----- Task inputs

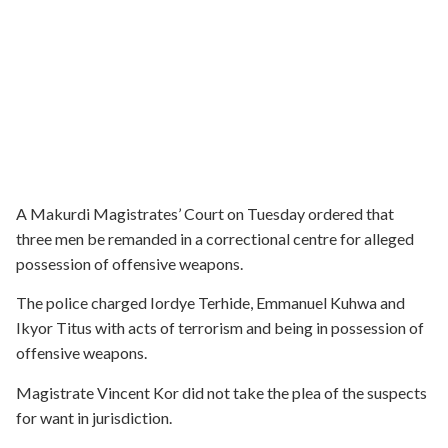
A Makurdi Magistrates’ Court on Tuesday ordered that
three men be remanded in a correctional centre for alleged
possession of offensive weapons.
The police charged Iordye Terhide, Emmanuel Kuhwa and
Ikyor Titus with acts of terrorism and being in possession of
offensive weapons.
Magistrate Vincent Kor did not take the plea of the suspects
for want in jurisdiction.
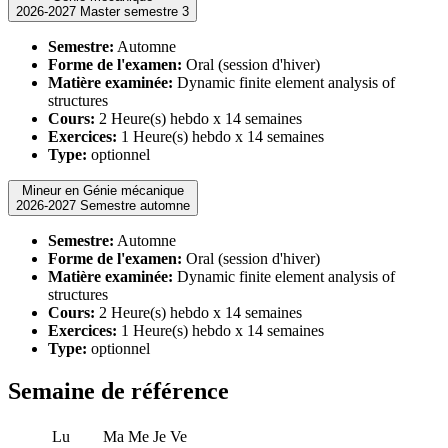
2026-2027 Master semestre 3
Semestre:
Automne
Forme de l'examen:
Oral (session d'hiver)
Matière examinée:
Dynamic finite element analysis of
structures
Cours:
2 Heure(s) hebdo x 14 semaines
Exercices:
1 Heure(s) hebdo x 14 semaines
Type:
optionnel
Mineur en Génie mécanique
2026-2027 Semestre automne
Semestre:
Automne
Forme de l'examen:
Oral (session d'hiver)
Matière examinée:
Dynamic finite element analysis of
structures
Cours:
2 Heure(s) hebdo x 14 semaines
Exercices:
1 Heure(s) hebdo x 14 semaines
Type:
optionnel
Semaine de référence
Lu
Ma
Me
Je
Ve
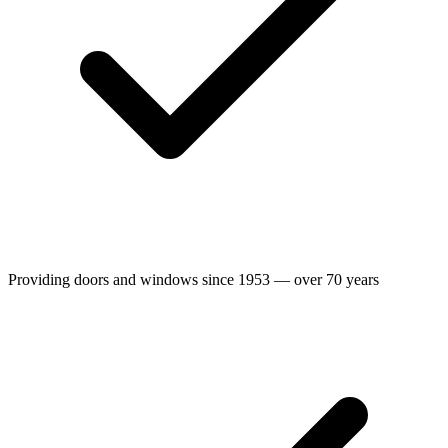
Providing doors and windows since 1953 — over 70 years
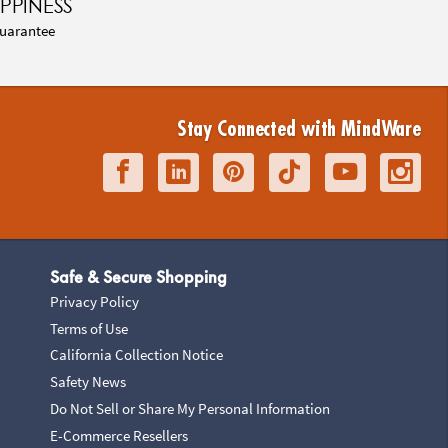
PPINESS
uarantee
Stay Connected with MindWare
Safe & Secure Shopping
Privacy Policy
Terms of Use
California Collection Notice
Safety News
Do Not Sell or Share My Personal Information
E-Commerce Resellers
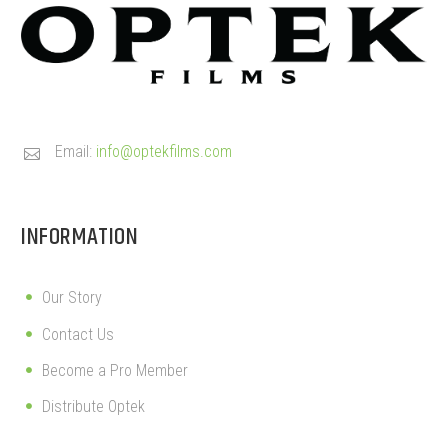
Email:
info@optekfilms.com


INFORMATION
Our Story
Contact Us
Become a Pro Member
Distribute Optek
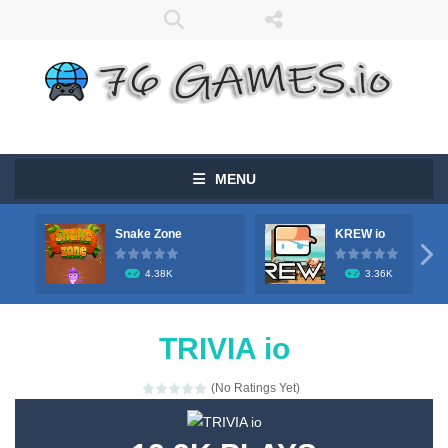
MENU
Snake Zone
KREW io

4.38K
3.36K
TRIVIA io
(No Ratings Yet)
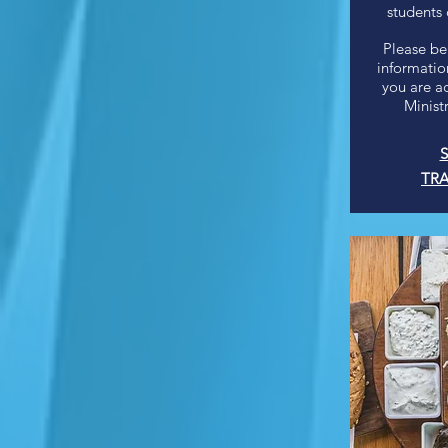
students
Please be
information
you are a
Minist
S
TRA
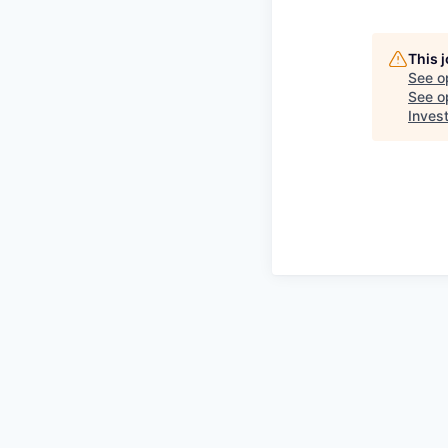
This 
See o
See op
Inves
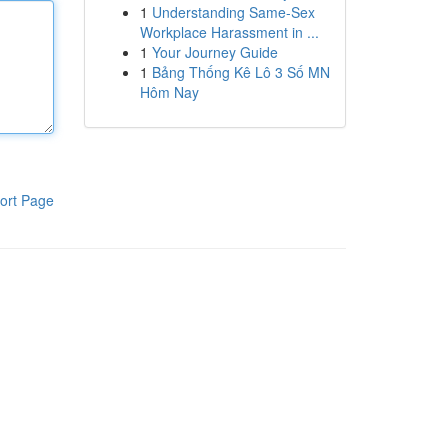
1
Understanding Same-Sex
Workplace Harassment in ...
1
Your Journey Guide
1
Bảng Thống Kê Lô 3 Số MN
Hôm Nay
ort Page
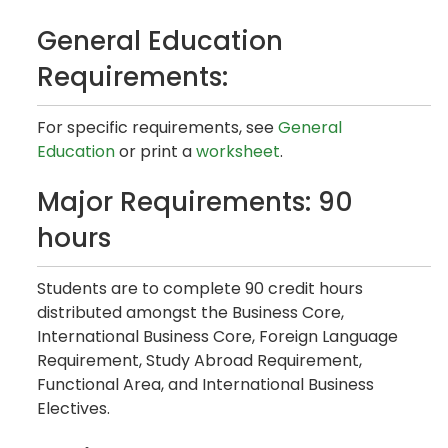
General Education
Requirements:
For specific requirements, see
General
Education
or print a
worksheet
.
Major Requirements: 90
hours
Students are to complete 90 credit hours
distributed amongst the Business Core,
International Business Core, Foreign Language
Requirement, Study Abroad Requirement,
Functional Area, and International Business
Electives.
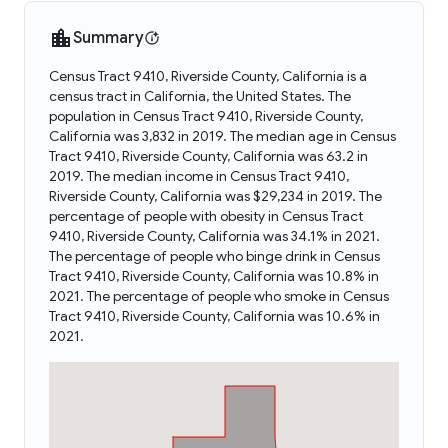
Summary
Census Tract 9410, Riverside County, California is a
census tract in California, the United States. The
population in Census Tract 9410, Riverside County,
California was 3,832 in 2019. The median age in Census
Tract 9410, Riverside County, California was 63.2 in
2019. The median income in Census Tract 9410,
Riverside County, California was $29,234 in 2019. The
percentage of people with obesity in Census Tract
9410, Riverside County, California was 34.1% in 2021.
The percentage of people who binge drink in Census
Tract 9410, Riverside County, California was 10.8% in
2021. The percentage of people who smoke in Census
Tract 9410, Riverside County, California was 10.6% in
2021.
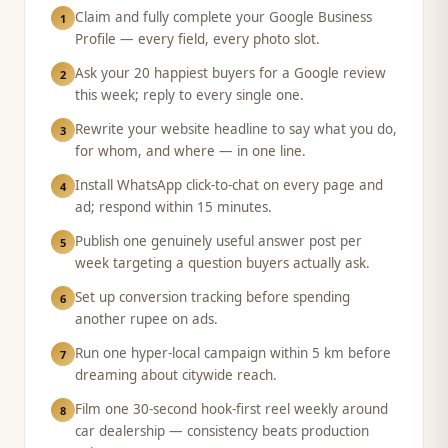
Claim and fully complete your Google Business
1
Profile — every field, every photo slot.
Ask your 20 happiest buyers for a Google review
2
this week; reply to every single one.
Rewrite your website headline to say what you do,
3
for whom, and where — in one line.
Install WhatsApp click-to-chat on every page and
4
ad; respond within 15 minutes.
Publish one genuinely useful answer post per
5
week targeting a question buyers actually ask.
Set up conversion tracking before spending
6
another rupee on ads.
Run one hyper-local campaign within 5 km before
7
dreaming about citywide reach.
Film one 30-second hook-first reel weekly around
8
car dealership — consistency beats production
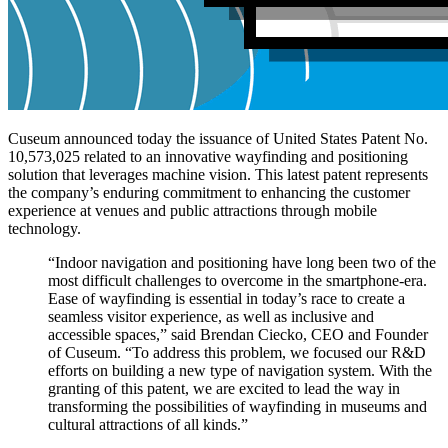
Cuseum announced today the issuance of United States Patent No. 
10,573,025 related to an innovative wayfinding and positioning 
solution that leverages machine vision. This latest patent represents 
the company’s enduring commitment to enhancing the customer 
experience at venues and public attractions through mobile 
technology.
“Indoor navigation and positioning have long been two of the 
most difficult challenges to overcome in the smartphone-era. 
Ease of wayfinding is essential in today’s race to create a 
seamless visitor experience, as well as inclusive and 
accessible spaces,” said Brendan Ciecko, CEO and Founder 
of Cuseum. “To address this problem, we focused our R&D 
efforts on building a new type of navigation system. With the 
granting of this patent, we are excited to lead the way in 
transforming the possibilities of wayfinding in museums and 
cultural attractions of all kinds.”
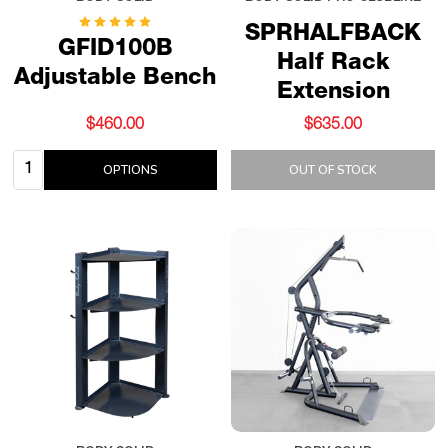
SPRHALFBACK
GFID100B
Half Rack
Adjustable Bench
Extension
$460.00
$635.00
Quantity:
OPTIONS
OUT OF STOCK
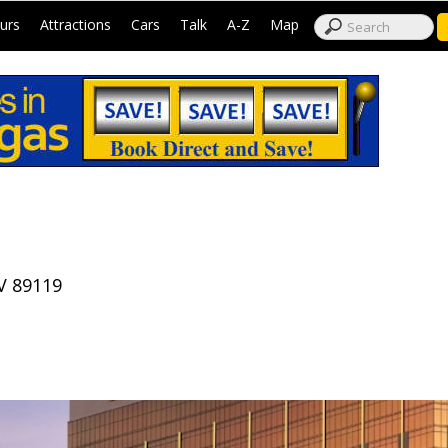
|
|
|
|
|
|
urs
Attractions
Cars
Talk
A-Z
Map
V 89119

----------

_Problem to work on:_ From the first line to the last, please copy the data exactly, with the pictures left out.

_Written response:_
A Makurdi Magistrates’ Court on Tuesday ordered that
three men be remanded in a correctional centre for alleged
possession of offensive weapons.
The police charged Iordye Terhide, Emmanuel Kuhwa and
Ikyor Titus with acts of terrorism and being in possession of
offensive weapons.
Magistrate Vincent Kor did not take the plea of the suspects
for want in jurisdiction.
2026-2027 Master semestre 3
Semestre:
Automne
Forme de l'examen:
Oral (session d'hiver)
Matière examinée:
Dynamic finite element analysis of
structures
Cours:
2 Heure(s) hebdo x 14 semaines
Exercices:
1 Heure(s) hebdo x 14 semaines
Type:
optionnel
Mineur en Génie mécanique
2026-2027 Semestre automne
Semestre:
Automne
Forme de l'examen:
Oral (session d'hiver)
Matière examinée:
Dynamic finite element analysis of
structures
Cours:
2 Heure(s) hebdo x 14 semaines
Exercices:
1 Heure(s) hebdo x 14 semaines
Type:
optionnel
Semaine de référence
Lu
Ma
Me
Je
Ve
Providing doors and windows since 1953 — over 70 years
PPINESS
uarantee
Stay Connected with MindWare
Safe & Secure Shopping
Privacy Policy
Terms of Use
California Collection Notice
Safety News
Do Not Sell or Share My Personal Information
E-Commerce Resellers
Email:
info@optekfilms.com


INFORMATION
Our Story
Contact Us
Become a Pro Member
Distribute Optek
MENU
Snake Zone
KREW io

4.38K
3.36K
TRIVIA io
(No Ratings Yet)
students
Please be
information
you are a
Minist
S
TRA
This 
See o
See op
Inves
1
Understanding Same-Sex
Workplace Harassment in ...
1
Your Journey Guide
1
Bảng Thống Kê Lô 3 Số MN
Hôm Nay
ort Page
General Education
Requirements:
For specific requirements, see
General
Education
or print a
worksheet
.
Major Requirements: 90
hours
Students are to complete 90 credit hours
distributed amongst the Business Core,
International Business Core, Foreign Language
Requirement, Study Abroad Requirement,
Functional Area, and International Business
Electives.
Summary
Census Tract 9410, Riverside County, California is a
census tract in California, the United States. The
population in Census Tract 9410, Riverside County,
California was 3,832 in 2019. The median age in Census
Tract 9410, Riverside County, California was 63.2 in
2019. The median income in Census Tract 9410,
Riverside County, California was $29,234 in 2019. The
percentage of people with obesity in Census Tract
9410, Riverside County, California was 34.1% in 2021.
The percentage of people who binge drink in Census
Tract 9410, Riverside County, California was 10.8% in
2021. The percentage of people who smoke in Census
Tract 9410, Riverside County, California was 10.6% in
2021.
Claim and fully complete your Google Business
1
Profile — every field, every photo slot.
Ask your 20 happiest buyers for a Google review
2
this week; reply to every single one.
Rewrite your website headline to say what you do,
3
for whom, and where — in one line.
Install WhatsApp click-to-chat on every page and
4
ad; respond within 15 minutes.
Publish one genuinely useful answer post per
5
week targeting a question buyers actually ask.
Set up conversion tracking before spending
6
another rupee on ads.
Run one hyper-local campaign within 5 km before
7
dreaming about citywide reach.
Film one 30-second hook-first reel weekly around
8
car dealership — consistency beats production
Cuseum announced today the issuance of United States Patent No. 
10,573,025 related to an innovative wayfinding and positioning 
solution that leverages machine vision. This latest patent represents 
the company’s enduring commitment to enhancing the customer 
experience at venues and public attractions through mobile 
technology.
“Indoor navigation and positioning have long been two of the 
most difficult challenges to overcome in the smartphone-era. 
Ease of wayfinding is essential in today’s race to create a 
seamless visitor experience, as well as inclusive and 
accessible spaces,” said Brendan Ciecko, CEO and Founder 
of Cuseum. “To address this problem, we focused our R&D 
efforts on building a new type of navigation system. With the 
granting of this patent, we are excited to lead the way in 
transforming the possibilities of wayfinding in museums and 
cultural attractions of all kinds.”
SPRHALFBACK
GFID100B
Half Rack
Adjustable Bench
Extension
$460.00
$635.00
Quantity:
OPTIONS
OUT OF STOCK
|
|
|
|
|
|
urs
Attractions
Cars
Talk
A-Z
Map
V 89119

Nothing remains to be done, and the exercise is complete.